The ISTC programme proved to be especially important as a Trojan horse to three of the large private healthcare providers operating in the UK today: Spire, Care UK (now known as the Practice Plus Group) and Ramsay Healthcare, whose initial growth can be traced back to the ownership of ISTCs in the early 2000s.

Conclusions

Under the Blair government, Labour showed an ideological commitment to the private health care sector. Policies were not well supported by evidence and promised benefits failed to materialise, while there were adverse consequences for NHS services. Labour’s current approach is not a re-run of ISTCs, but the Government is committed to making use of the private sector to tackle the NHS waiting list, alongside a refusal to commit to more funding. Is this good use of limited resources? There is little evidence to support claims that the private sector provides better or cheaper care. Experience during the covid pandemic shows that money can be thrown at the private sector with very little return in value (e.g. Nightingale hospitals; Personal Protective Equipment; Test and Trace; block booking of beds).
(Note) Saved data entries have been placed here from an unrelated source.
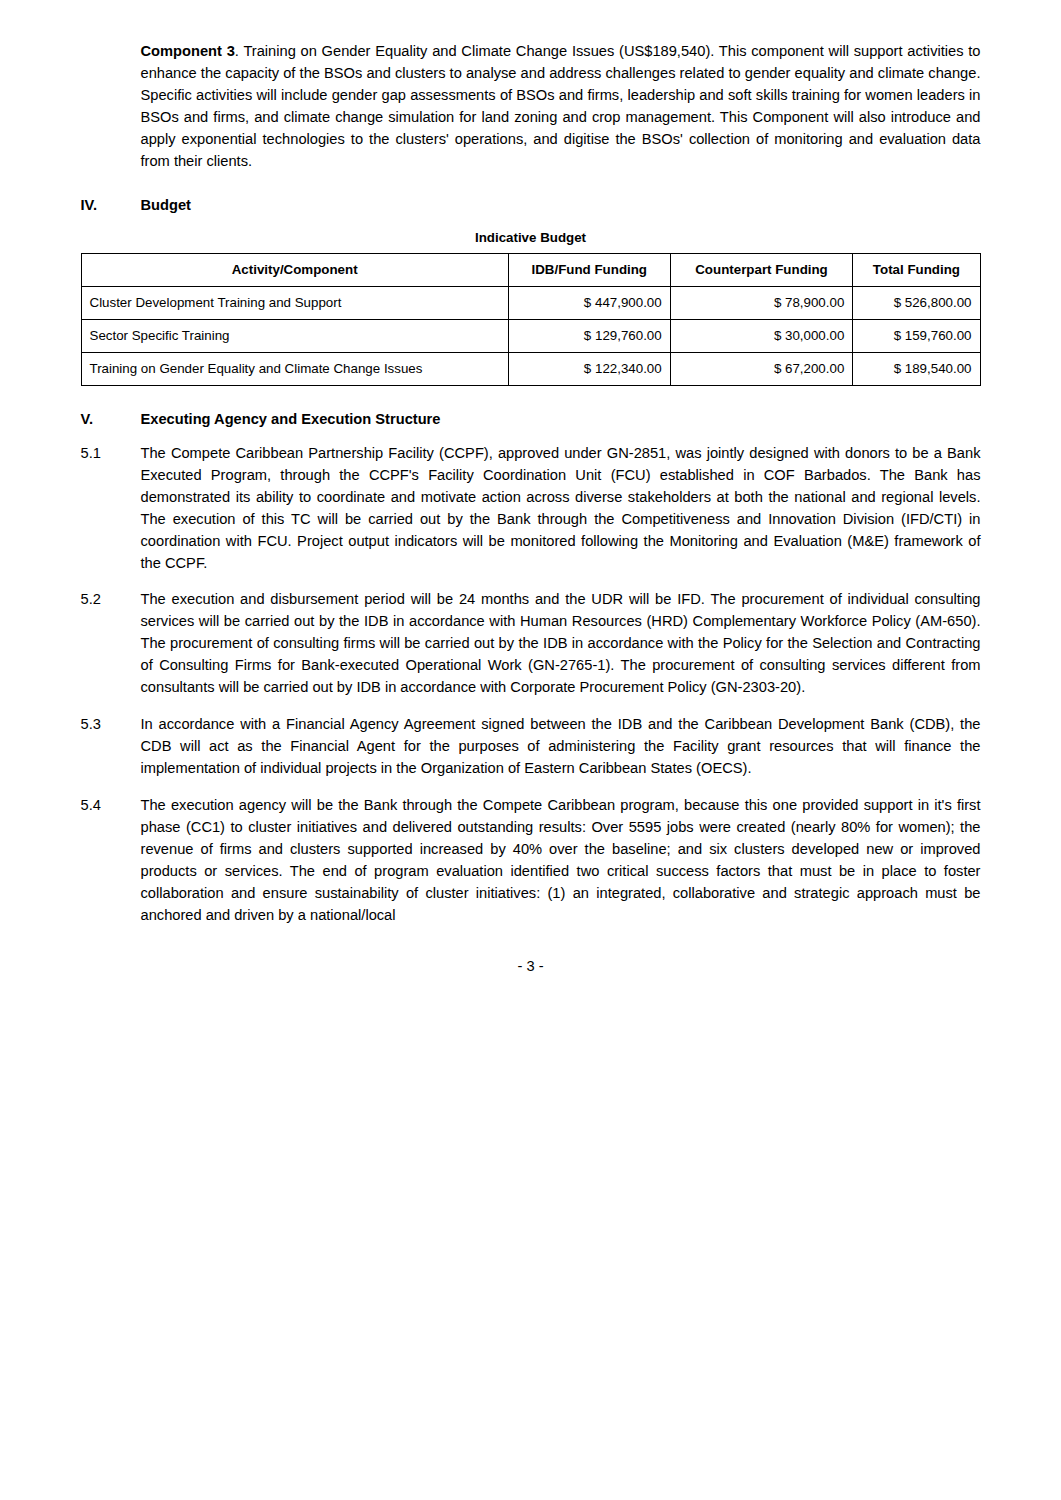Component 3. Training on Gender Equality and Climate Change Issues (US$189,540). This component will support activities to enhance the capacity of the BSOs and clusters to analyse and address challenges related to gender equality and climate change. Specific activities will include gender gap assessments of BSOs and firms, leadership and soft skills training for women leaders in BSOs and firms, and climate change simulation for land zoning and crop management. This Component will also introduce and apply exponential technologies to the clusters' operations, and digitise the BSOs' collection of monitoring and evaluation data from their clients.
IV. Budget
Indicative Budget
| Activity/Component | IDB/Fund Funding | Counterpart Funding | Total Funding |
| --- | --- | --- | --- |
| Cluster Development Training and Support | $ 447,900.00 | $ 78,900.00 | $ 526,800.00 |
| Sector Specific Training | $ 129,760.00 | $ 30,000.00 | $ 159,760.00 |
| Training on Gender Equality and Climate Change Issues | $ 122,340.00 | $ 67,200.00 | $ 189,540.00 |
V. Executing Agency and Execution Structure
5.1 The Compete Caribbean Partnership Facility (CCPF), approved under GN-2851, was jointly designed with donors to be a Bank Executed Program, through the CCPF's Facility Coordination Unit (FCU) established in COF Barbados. The Bank has demonstrated its ability to coordinate and motivate action across diverse stakeholders at both the national and regional levels. The execution of this TC will be carried out by the Bank through the Competitiveness and Innovation Division (IFD/CTI) in coordination with FCU. Project output indicators will be monitored following the Monitoring and Evaluation (M&E) framework of the CCPF.
5.2 The execution and disbursement period will be 24 months and the UDR will be IFD. The procurement of individual consulting services will be carried out by the IDB in accordance with Human Resources (HRD) Complementary Workforce Policy (AM-650). The procurement of consulting firms will be carried out by the IDB in accordance with the Policy for the Selection and Contracting of Consulting Firms for Bank-executed Operational Work (GN-2765-1). The procurement of consulting services different from consultants will be carried out by IDB in accordance with Corporate Procurement Policy (GN-2303-20).
5.3 In accordance with a Financial Agency Agreement signed between the IDB and the Caribbean Development Bank (CDB), the CDB will act as the Financial Agent for the purposes of administering the Facility grant resources that will finance the implementation of individual projects in the Organization of Eastern Caribbean States (OECS).
5.4 The execution agency will be the Bank through the Compete Caribbean program, because this one provided support in it's first phase (CC1) to cluster initiatives and delivered outstanding results: Over 5595 jobs were created (nearly 80% for women); the revenue of firms and clusters supported increased by 40% over the baseline; and six clusters developed new or improved products or services. The end of program evaluation identified two critical success factors that must be in place to foster collaboration and ensure sustainability of cluster initiatives: (1) an integrated, collaborative and strategic approach must be anchored and driven by a national/local
- 3 -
According to the King’s Fund, multi-year funding increases were crucial to bringing about the major improvements in NHS performance between 2000 and 2010. The dramatic deterioration in performance since 2010 is a result of much lower funding increases, limited funds for capital investment, and neglect of workforce planning.

If Labour is serious about rebuilding the NHS anew, it needs to examine the evidence from its own previous practice and reach the appropriate conclusions about what does and what does not work – time to show leadership and courage!